Personal information
- Full name: Neil Miller Carter
- Born: 29 January 1975 (age 51) Cape Town, Cape Province, South Africa
- Nickname: Carts
- Height: 6 ft 2 in (1.88 m)
- Batting: Left-handed
- Bowling: Left-arm medium-fast
- Role: Allrounder

International information
- National side: Scotland (2013-2013);
- T20I debut (cap 29): 3 March 2013 v Afghanistan
- Last T20I: 5 July 2013 v Kenya

Domestic team information
- 2001–2012: Warwickshire (squad no. 7)

Career statistics
| Competition | T20I | FC | LA | T20 |
| Matches | 3 | 111 | 181 | 102 |
| Runs scored | 3 | 2,989 | 2,970 | 1,531 |
| Batting average | 3.00 | 22.81 | 22.16 | 16.46 |
| 100s/50s | 0/0 | 1/13 | 3/13 | 0/2 |
| Top score | 3 | 103 | 135 | 58 |
| Balls bowled | 66 | 18305 | 7,745 | 1985 |
| Wickets | 4 | 309 | 238 | 94 |
| Bowling average | 13.00 | 34.31 | 26.41 | 25.07 |
| 5 wickets in innings | 0 | 14 | 2 | 1 |
| 10 wickets in match | 0 | 0 | 0 | 0 |
| Best bowling | 2/27 | 6/30 | 5/31 | 5/19 |
| Catches/stumpings | 0/– | 27/– | 15/– | 16/– |
- Source: , 5 July 2013

= Neil Carter (cricketer) =

South African cricketer

Neil Miller Carter (born 29 January 1975), is a South African-born cricketer who has played international cricket for Scotland. He previously played county cricket for Warwickshire. He went to Hottentots Holland High School and played for Boland before moving to Warwickshire. Carter completed 1,000 first class runs for Warwickshire during the match against Sussex at Edgbaston in 2005. He joined Middlesex on a loan deal in 2008, and played in the Stanford Super Series.

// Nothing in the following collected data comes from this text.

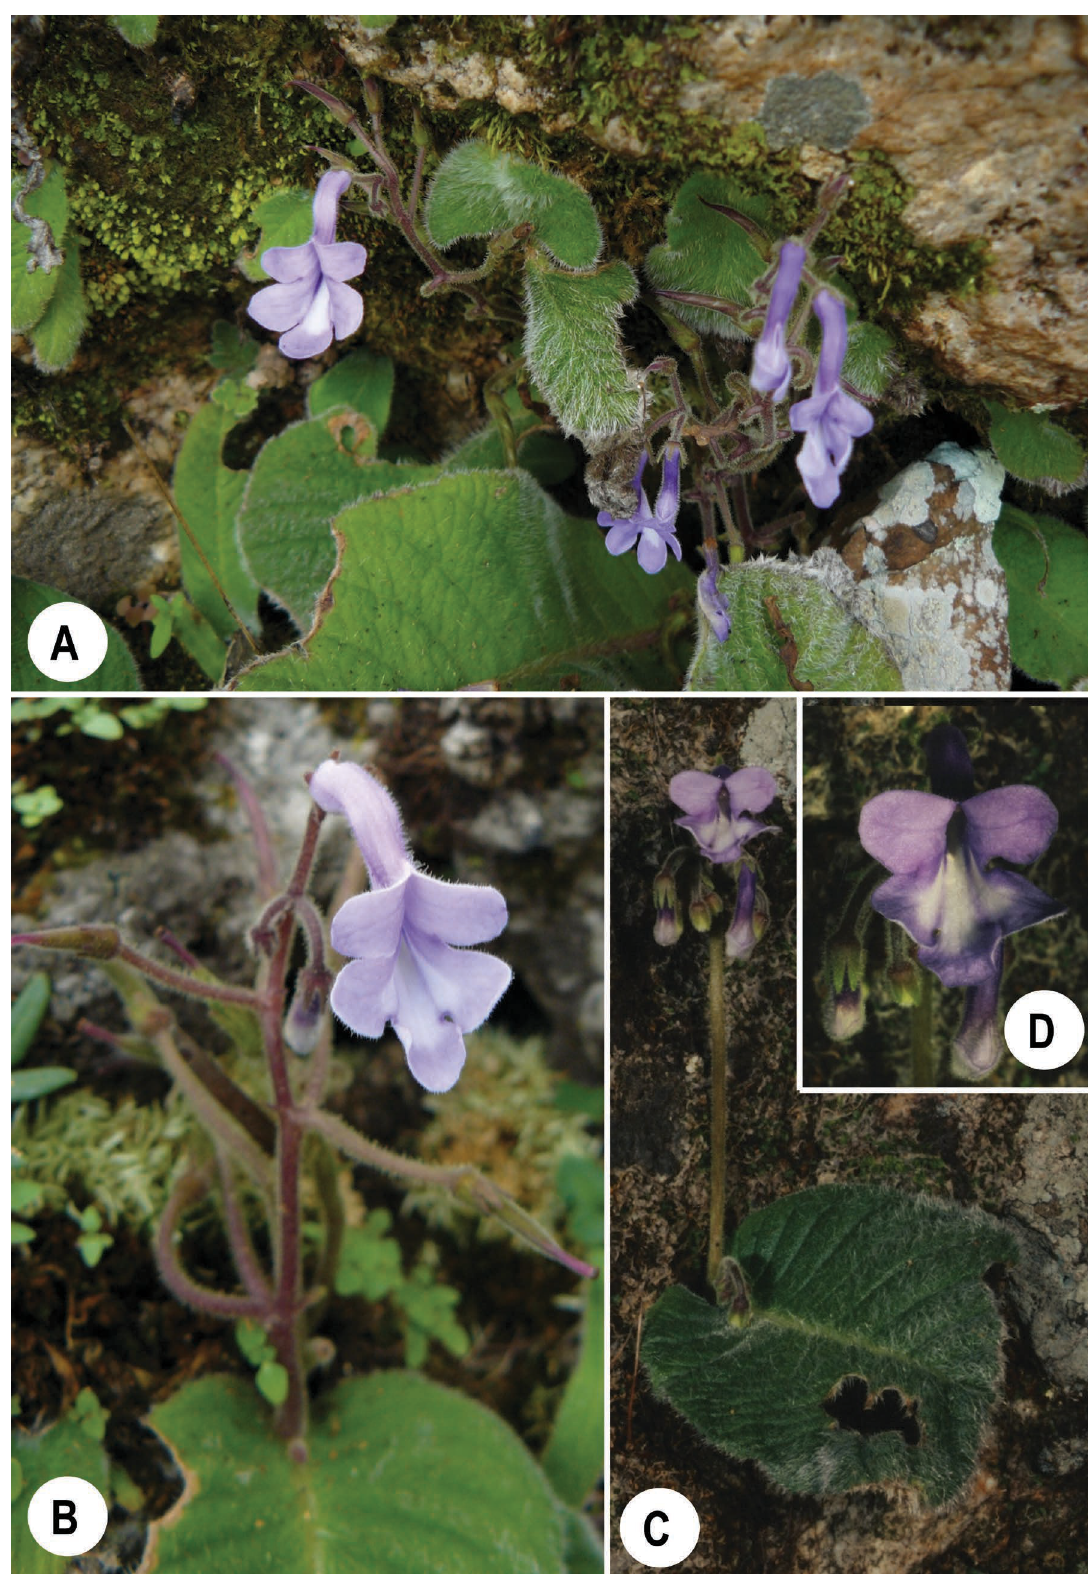
Figure 2 – Streptocarpus malachiticola . A, C . Habit. B . Inflorescence. D . Flower. Photographs taken by Julie Lebrun, Biodiversity and Landscape Unit, Gembloux Agro-Bio Tech, University of Liège at Tshilongo, Kabwe (A–B: © Julie Lebrun, all rights reserved) and Michel Schaijes at Tenke (C–D: © Michel Schaijes, all rights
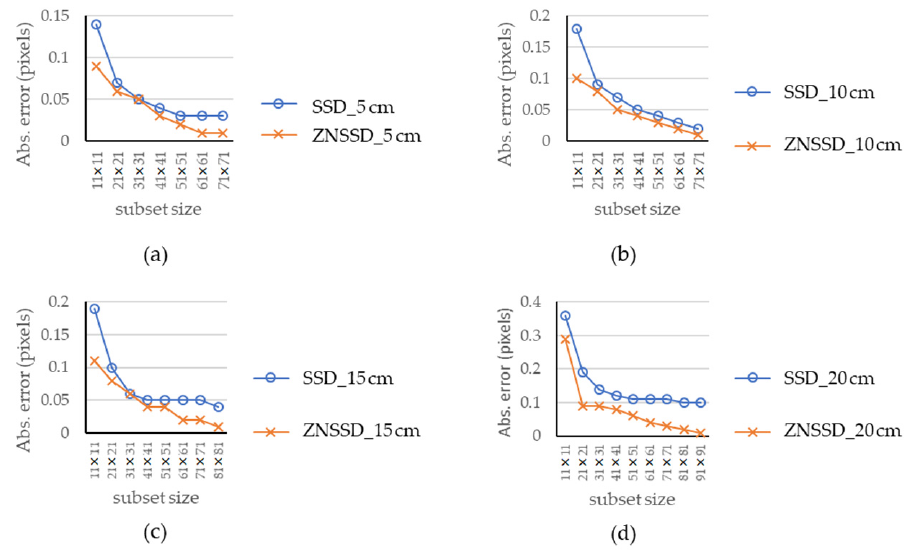
Figure 9. Comparison of average abs. errors under different criteria for ( a ) 5 cm, ( b ) 10 cm, ( c ) 15 cm, ( d ) 20 cm.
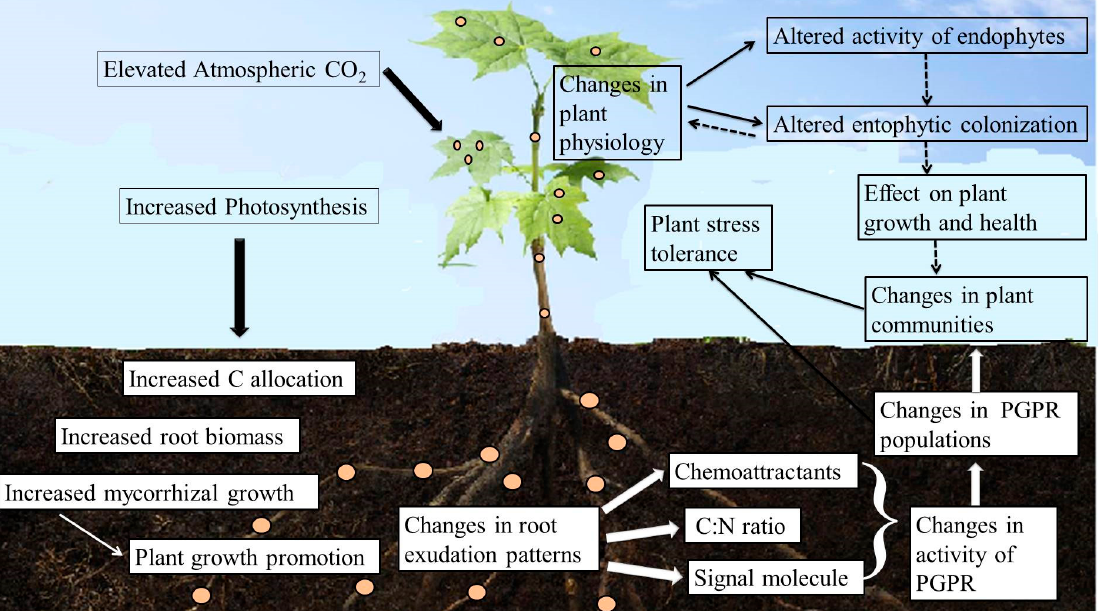
2 concentration on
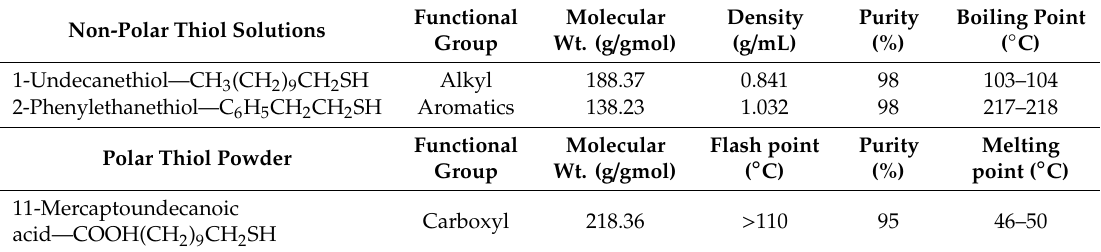
Table 3. Thiol solutions used to functionalize AFM probes, and key properties.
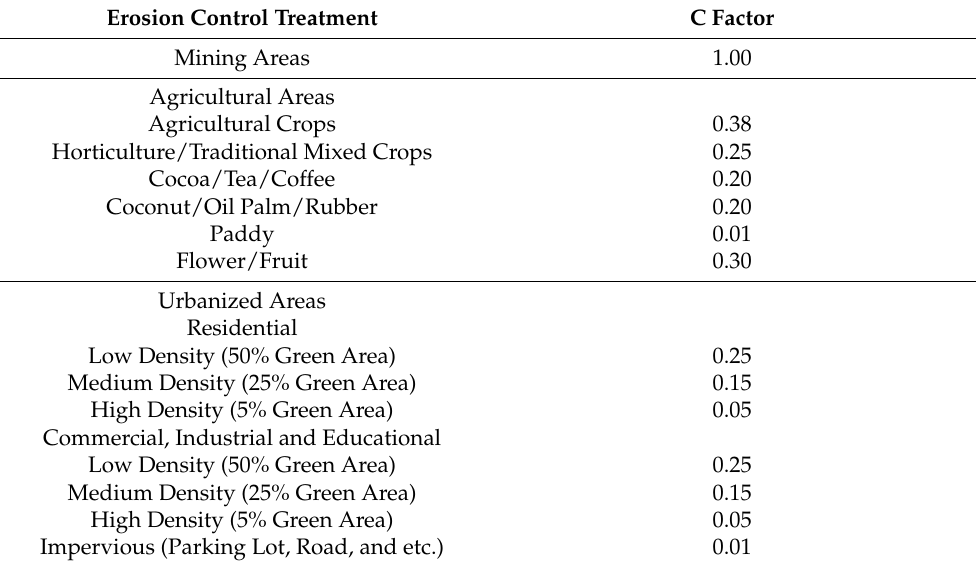
Table 2. Cover management, C factor, for agricultural and urbanized areas 1 [18,20]. Erosion Control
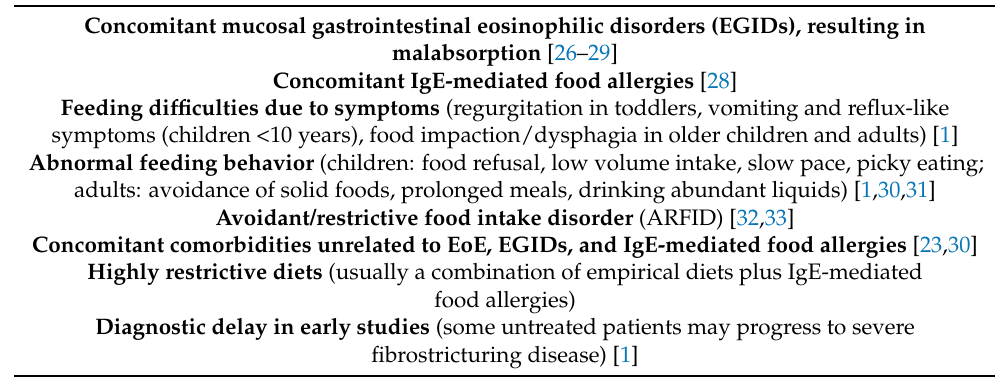
Table 2. Potential reasons leading to failure to thrive/malnutrition in EoE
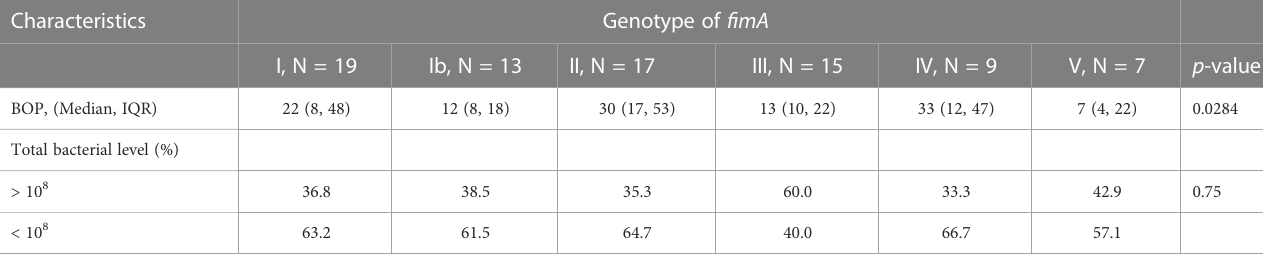
TABLE 7 Correlation between the fi mA genotypes and BOP levels or total bacteria numbers. Characteristics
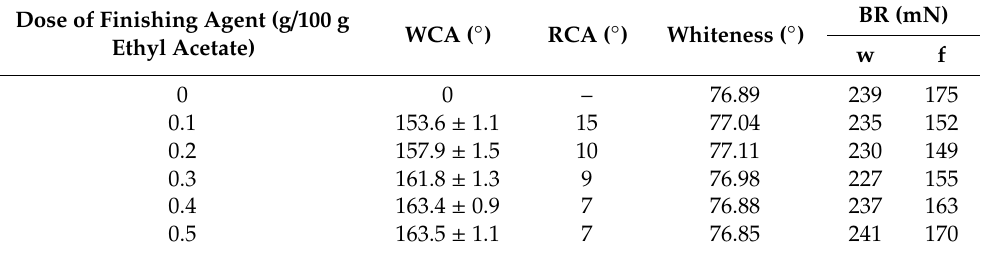
Table 3. Performance properties of the cotton fabrics treated with PFAS-SiO 2 -3.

In 2010 he received the NatWest Professional Cricketers' Association Player of the Year Award. A pelvic injury hampered the early part of the 2011 season, but on his return to the first team, he took his best career figures of 6–30 vs Lancashire. Until mid season 2011, he had played in every 20/20 Warwickshire had played since the inception of the tournament.

He was awarded a benefit season by Warwickshire in 2012 as a reward for 10 years of service.

After the 2012 season, Carter agreed to join the Scotland cricket team. He qualified to play for Scotland due to gaining a British passport after residing in the United Kingdom while playing for Warwickshire.